## Saved data entries
********************

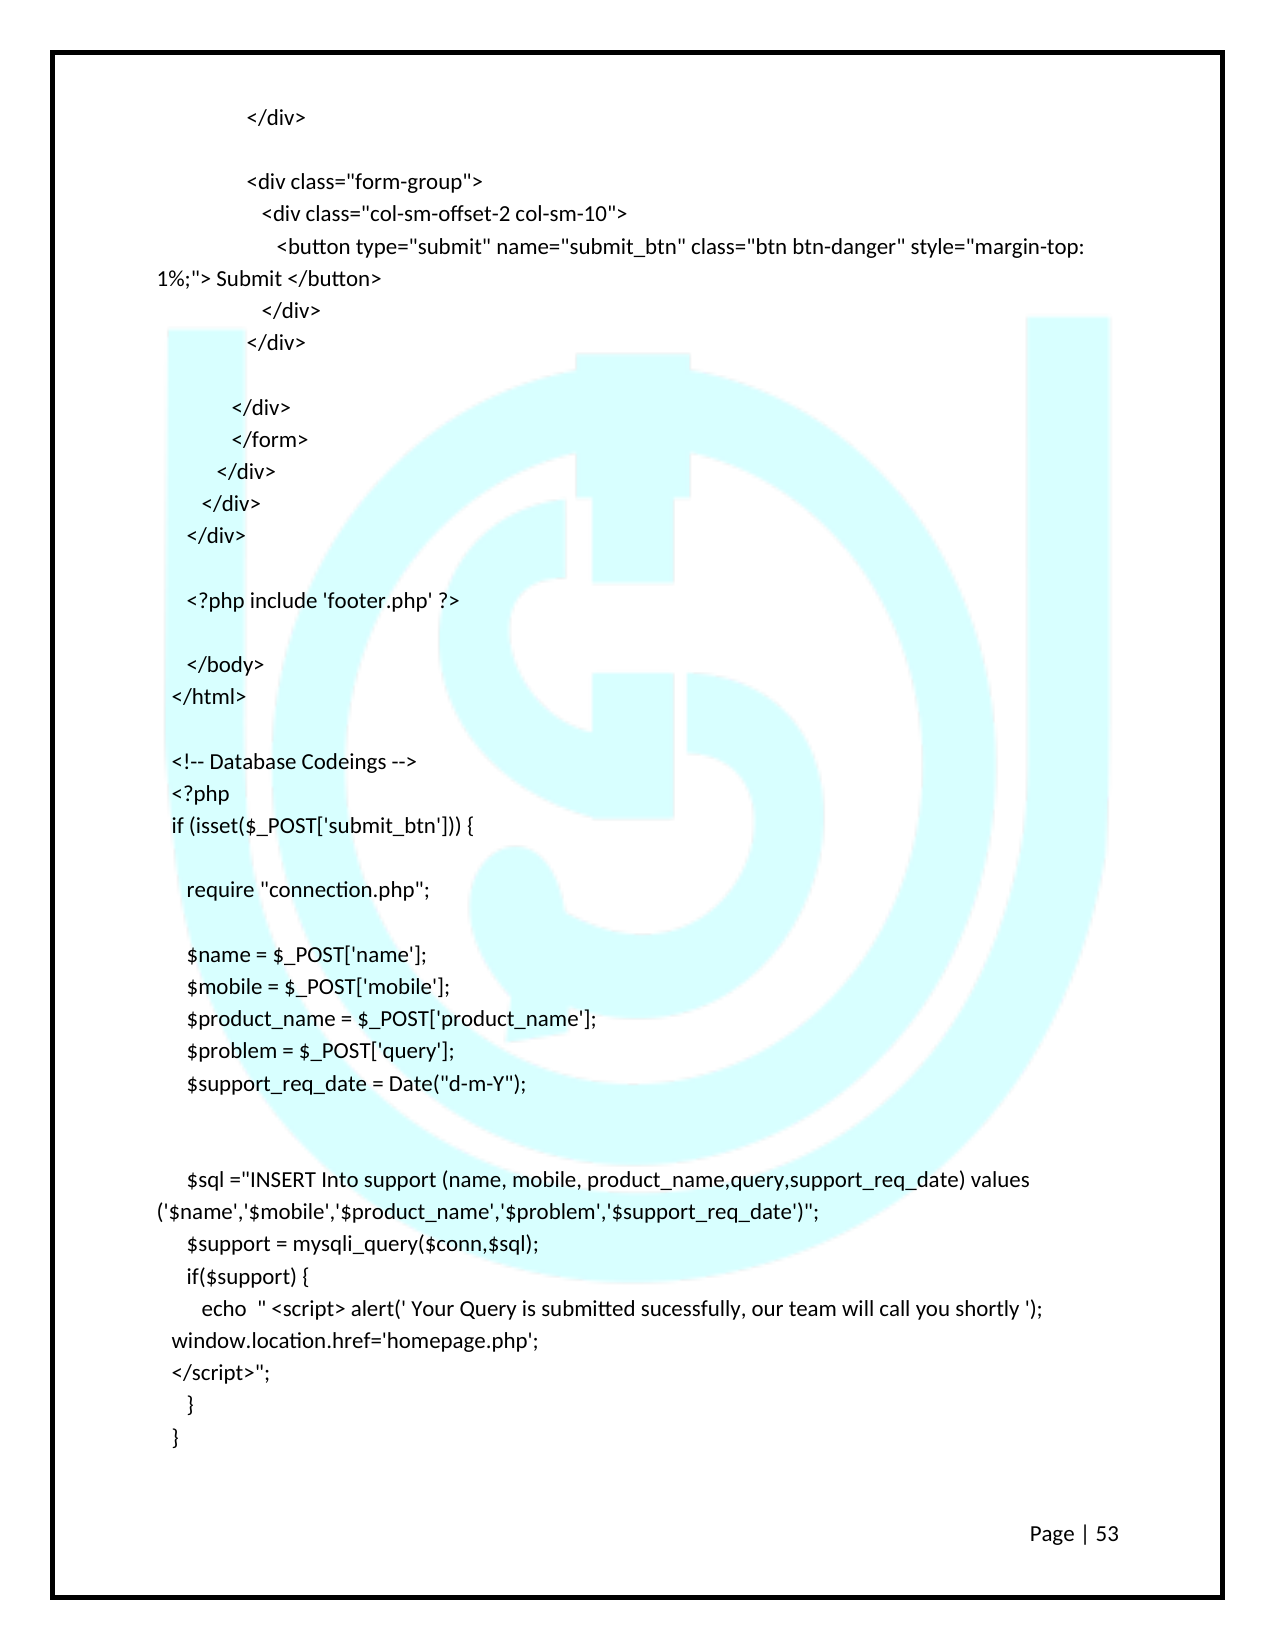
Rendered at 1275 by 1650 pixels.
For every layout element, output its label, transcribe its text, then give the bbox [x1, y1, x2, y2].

text </html> [156, 682, 1118, 710]
text </body> [156, 650, 1118, 678]
text </div> [156, 103, 1118, 131]
text <?php include 'footer.php' ?> [156, 586, 1118, 614]
text echo " <script> alert(' Your Query is submitted sucessfully, our team will call you shortly '); [156, 1294, 1118, 1322]
text $name = $_POST['name']; [156, 940, 1118, 968]
text } [156, 1423, 1118, 1451]
text <div class="col-sm-offset-2 col-sm-10"> [156, 199, 1118, 228]
text <div class="form-group"> [156, 167, 1118, 195]
text <?php [156, 779, 1118, 807]
text <button type="submit" name="submit_btn" class="btn btn-danger" style="margin-top: 1%;"> Submit </button> [156, 232, 1118, 292]
text if (isset($_POST['submit_btn'])) { [156, 811, 1118, 839]
text </div> [156, 521, 1118, 549]
text $product_name = $_POST['product_name']; [156, 1004, 1118, 1032]
text </div> [156, 296, 1118, 324]
text } [156, 1391, 1118, 1418]
text $support_req_date = Date("d-m-Y"); [156, 1069, 1118, 1097]
text </div> [156, 489, 1118, 517]
text require "connection.php"; [156, 876, 1118, 903]
text if($support) { [156, 1262, 1118, 1290]
text window.location.href='homepage.php'; [156, 1326, 1118, 1354]
text $mobile = $_POST['mobile']; [156, 972, 1118, 1000]
text </form> [156, 425, 1118, 453]
text $support = mysqli_query($conn,$sql); [156, 1229, 1118, 1258]
text </div> [156, 457, 1118, 485]
text <!-- Database Codeings --> [156, 747, 1118, 775]
text </div> [156, 393, 1118, 421]
text </script>"; [156, 1358, 1118, 1386]
text </div> [156, 328, 1118, 356]
text $sql ="INSERT Into support (name, mobile, product_name,query,support_req_date) values ('$name','$mobile','$product_name','$problem','$support_req_date')"; [156, 1165, 1118, 1225]
text $problem = $_POST['query']; [156, 1036, 1118, 1064]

********************

## How to complete this task
Work out, please, how many lines above contain "class"; answer only with the number.

## Task solution
3